Open Access Open Badges Methodology article

Improved linkage analysis of Quantitative Trait Loci using bulk segregants unveils a novel determinant of high ethanol tolerance in yeast

Jorge Duitama1, Aminael Sánchez-Rodríguez2, Annelies Goovaerts3, Sergio Pulido-Tamayo245, Georg Hubmann3, María R Foulquié-Moreno3, Johan M Thevelein3*, Kevin J Verstrepen1* and Kathleen Marchal245*

Author Affiliations

1 VIB Laboratory of Systems Biology & Laboratory for Genetics and Genomics, Centre of Microbial and Plant Genetics, KU Leuven, Gaston Geenslaan 1, Leuven B-3001, Belgium

2 Department of Microbial and Molecular Systems, Centre of Microbial and Plant Genetics, KU Leuven, Kasteelpark Arenberg 20, Leuven B-3001, Belgium

3 VIB Department of Molecular Microbiology & Laboratory of Molecular Cell Biology, Institute of Botany and Microbiology, KU Leuven, Kasteelpark Arenberg 31, Leuven B-3001, Belgium

4 Department of Plant Biotechnology and Bioinformatics, Ghent University, Ghent 9052, Belgium

5 Department of Information Technology, Ghent University, IMinds, VIB, Gent 9052, Belgium

For all author emails, please log on.

BMC Genomics 2014, 15:207  doi:10.1186/1471-2164-15-207

Published: 19 March 2014



Bulk segregant analysis (BSA) coupled to high throughput sequencing is a powerful method to map genomic regions related with phenotypes of interest. It relies on crossing two parents, one inferior and one superior for a trait of interest. Segregants displaying the trait of the superior parent are pooled, the DNA extracted and sequenced. Genomic regions linked to the trait of interest are identified by searching the pool for overrepresented alleles that normally originate from the superior parent. BSA data analysis is non-trivial due to sequencing, alignment and screening errors.

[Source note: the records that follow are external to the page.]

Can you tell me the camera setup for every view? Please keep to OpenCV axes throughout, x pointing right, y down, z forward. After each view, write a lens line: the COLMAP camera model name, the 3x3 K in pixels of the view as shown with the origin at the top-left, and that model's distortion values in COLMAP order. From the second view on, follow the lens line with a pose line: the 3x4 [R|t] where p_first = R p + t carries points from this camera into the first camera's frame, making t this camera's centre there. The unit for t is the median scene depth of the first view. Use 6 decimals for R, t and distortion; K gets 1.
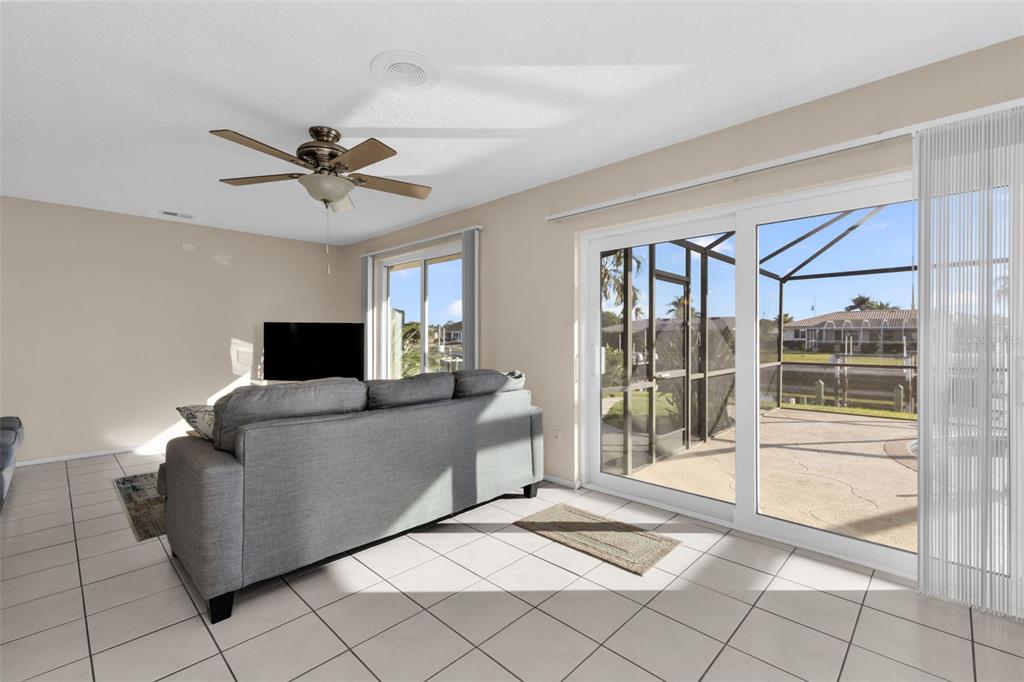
lens RADIAL K [[447.7, 0, 511.9], [0, 447.7, 333.7], [0, 0, 1]] dist [0.014785, -0.000184]
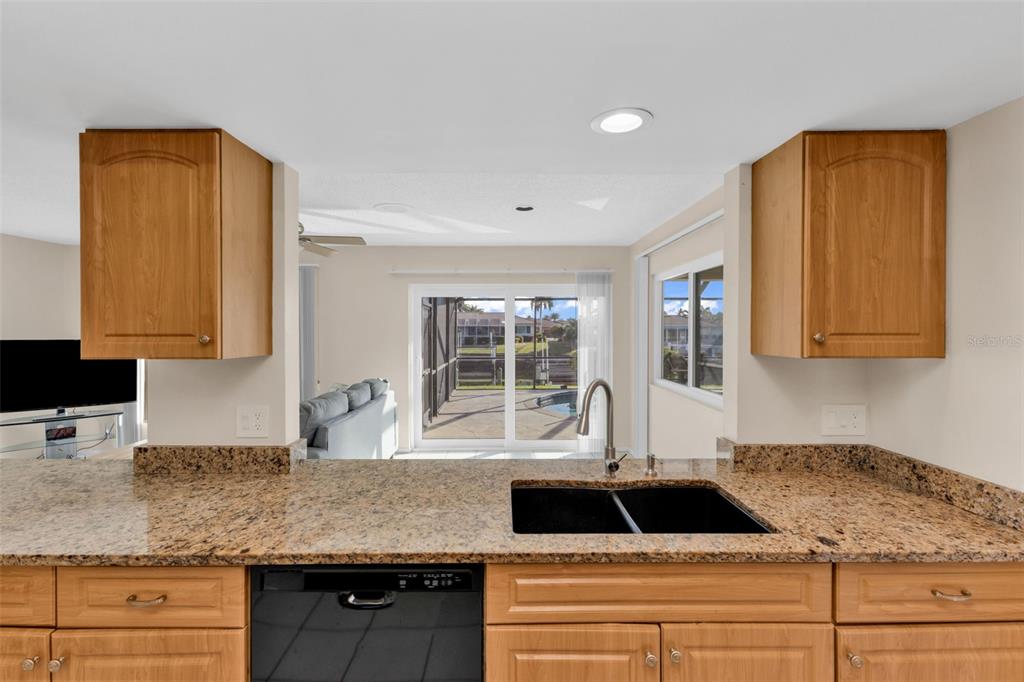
lens RADIAL K [[447.7, 0, 511.9], [0, 447.7, 333.7], [0, 0, 1]] dist [0.014785, -0.000184]
pose [[0.705652, -0.005232, 0.708539, -0.456685], [-0.005570, 0.999901, 0.012930, -0.052743], [-0.708536, -0.013071, 0.705553, -0.210339]]
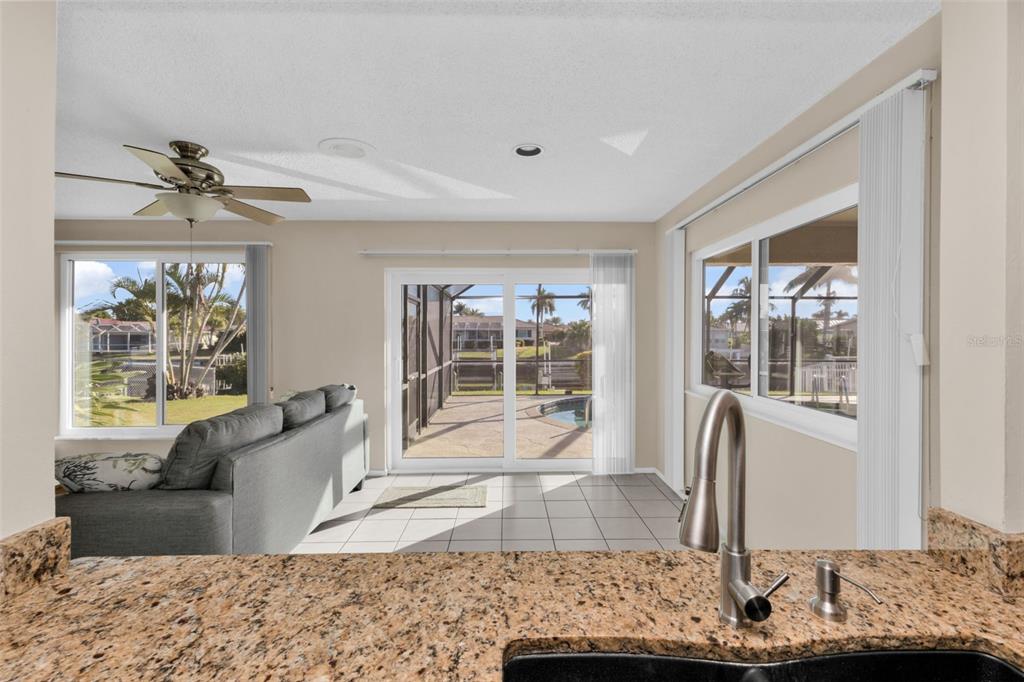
lens RADIAL K [[447.7, 0, 511.9], [0, 447.7, 333.7], [0, 0, 1]] dist [0.014785, -0.000184]
pose [[0.707356, 0.001295, 0.706856, -0.319412], [-0.004861, 0.999984, 0.003032, -0.033168], [-0.706841, -0.005581, 0.707351, -0.076938]]
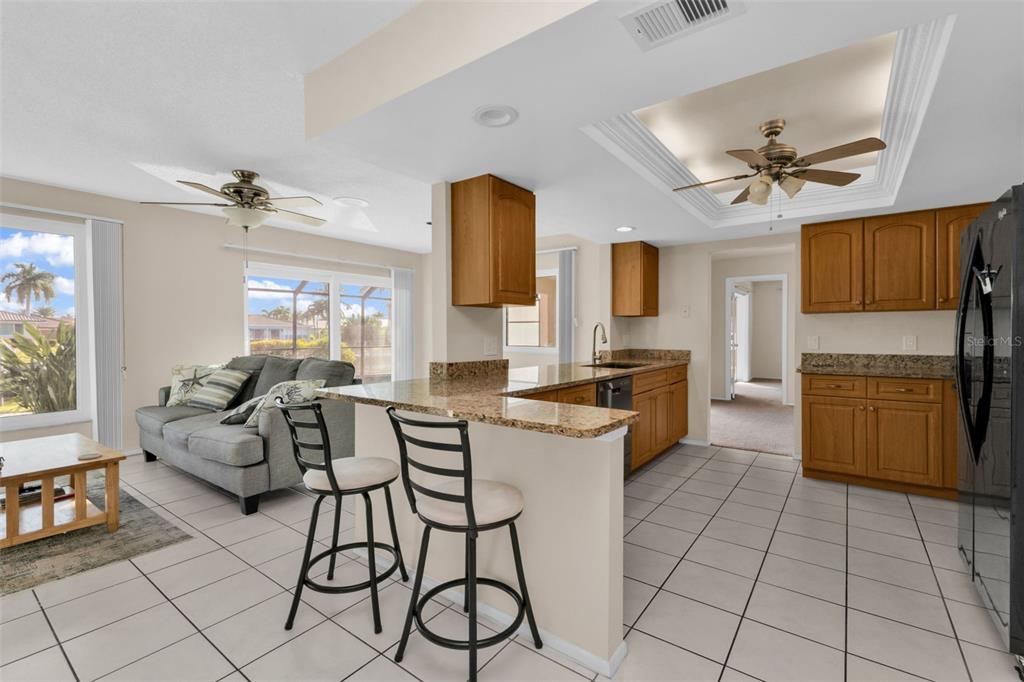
lens RADIAL K [[448.7, 0, 526.4], [0, 448.7, 336.2], [0, 0, 1]] dist [0.010127, -0.001063]
pose [[-0.154737, -0.008545, 0.987919, -0.951436], [-0.005175, 0.999956, 0.007839, 0.001212], [-0.987942, -0.003899, -0.154775, 0.215936]]
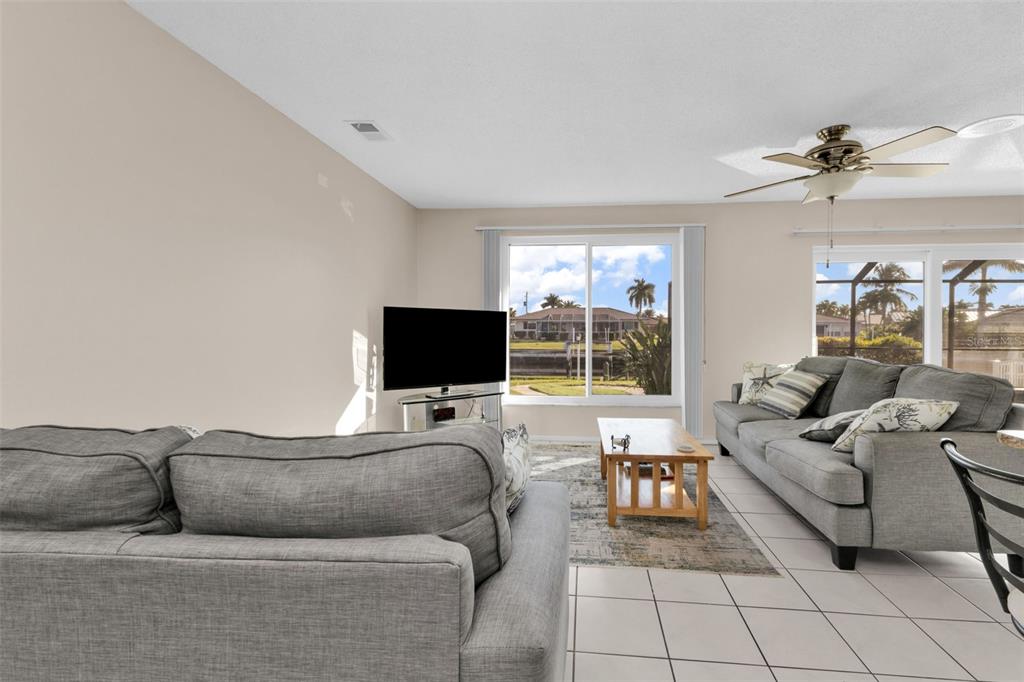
lens RADIAL K [[463.8, 0, 539.2], [0, 463.8, 327.4], [0, 0, 1]] dist [0.008750, -0.000085]
pose [[0.778019, 0.003046, 0.628233, -0.845579], [-0.007270, 0.999965, 0.004155, 0.001614], [-0.628198, -0.007800, 0.778014, 0.308751]]
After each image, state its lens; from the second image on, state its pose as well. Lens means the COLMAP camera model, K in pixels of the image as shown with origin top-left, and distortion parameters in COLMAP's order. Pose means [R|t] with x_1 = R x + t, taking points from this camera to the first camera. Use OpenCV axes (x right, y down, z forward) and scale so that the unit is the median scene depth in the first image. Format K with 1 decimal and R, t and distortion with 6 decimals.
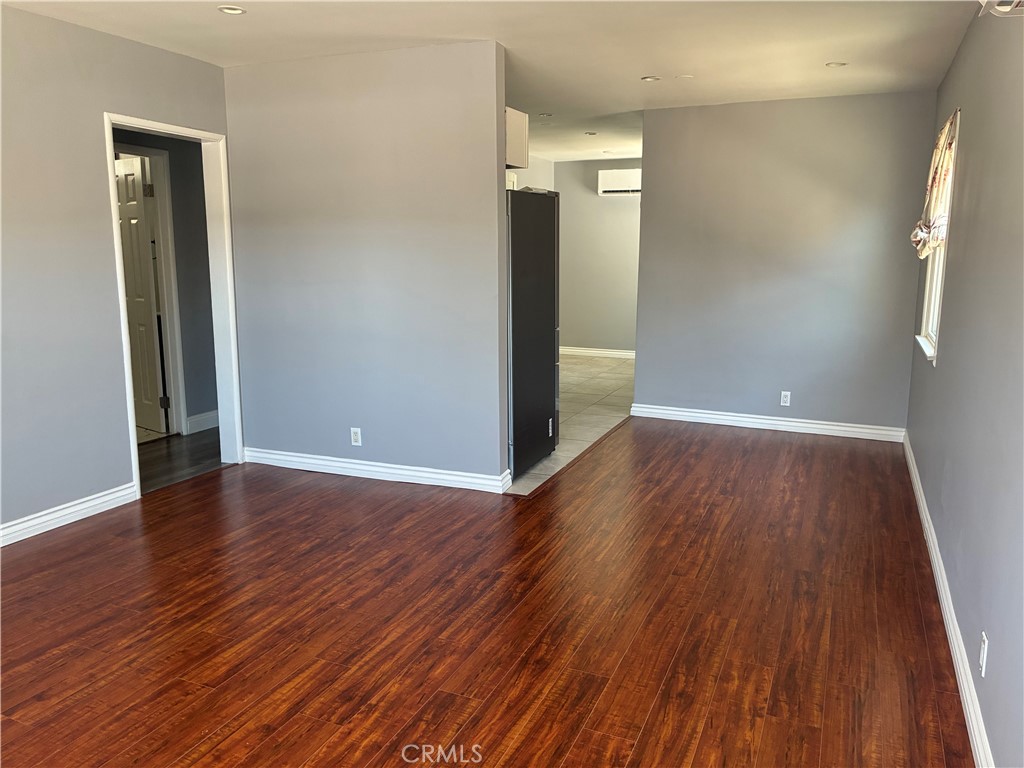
lens RADIAL K [[781.3, 0, 513.0], [0, 781.3, 378.4], [0, 0, 1]] dist [0.059888, -0.072181]
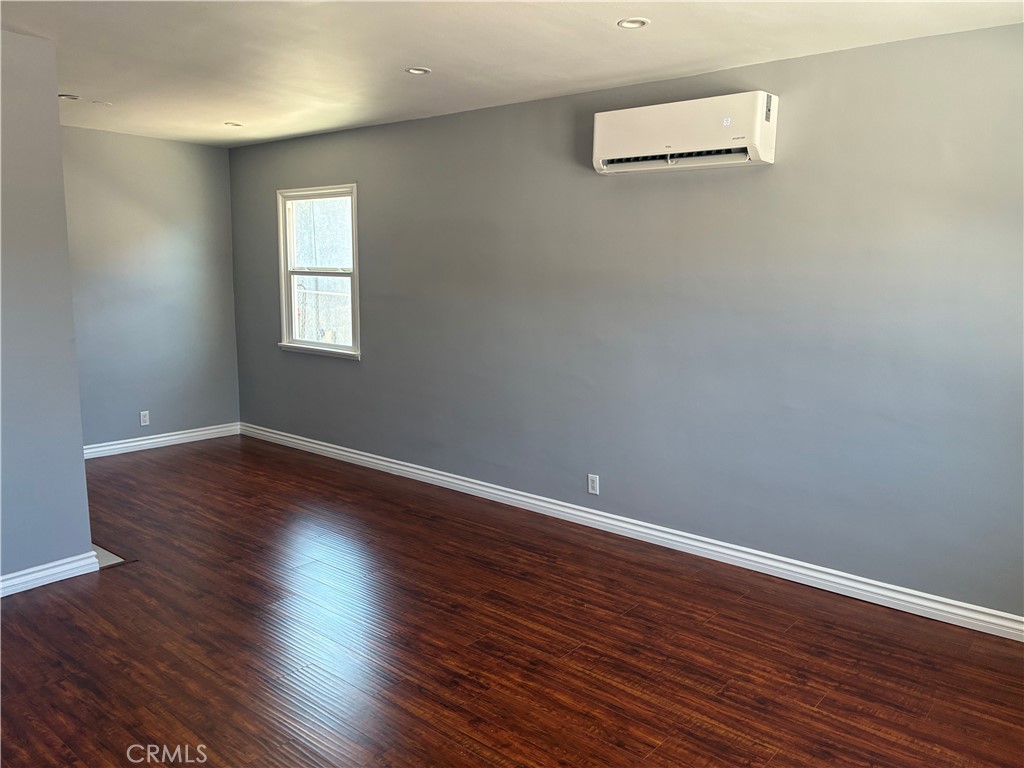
lens RADIAL K [[781.3, 0, 512.2], [0, 781.3, 386.4], [0, 0, 1]] dist [0.059888, -0.072181]
pose [[0.283827, -0.146461, 0.947624, -0.928196], [0.150281, 0.982848, 0.106894, -0.100331], [-0.947026, 0.112070, 0.300969, 0.400539]]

To increase the power of the BSA technology and obtain a better distinction between spuriously and truly linked regions, we developed EXPLoRA (EXtraction of over-rePresented aLleles in BSA), an algorithm for BSA data analysis that explicitly models the dependency between neighboring marker sites by exploiting the properties of linkage disequilibrium through a Hidden Markov Model (HMM).

Reanalyzing a BSA dataset for high ethanol tolerance in yeast allowed reliably identifying QTLs linked to this phenotype that could not be identified with statistical significance in the original study. Experimental validation of one of the least pronounced linked regions, by identifying its causative gene VPS70, confirmed the potential of our method.


EXPLoRA has a performance at least as good as the state-of-the-art and it is robust even at low signal to noise ratio’s i.e. when the true linkage signal is diluted by sampling, screening errors or when few segregants are available.